[Source material — start]

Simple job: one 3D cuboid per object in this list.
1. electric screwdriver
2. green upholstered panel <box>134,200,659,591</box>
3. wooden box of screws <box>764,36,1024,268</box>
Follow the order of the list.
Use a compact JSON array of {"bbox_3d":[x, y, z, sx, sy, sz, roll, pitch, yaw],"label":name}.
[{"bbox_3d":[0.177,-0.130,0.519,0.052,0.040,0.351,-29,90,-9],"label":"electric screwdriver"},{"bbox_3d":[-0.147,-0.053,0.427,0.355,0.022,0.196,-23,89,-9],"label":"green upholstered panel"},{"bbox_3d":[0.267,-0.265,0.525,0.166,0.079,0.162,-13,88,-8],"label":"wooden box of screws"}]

[Source material — finish]

# Work request
Across the records, how many lines contain "list"? Only the number should be given.

# Task response
2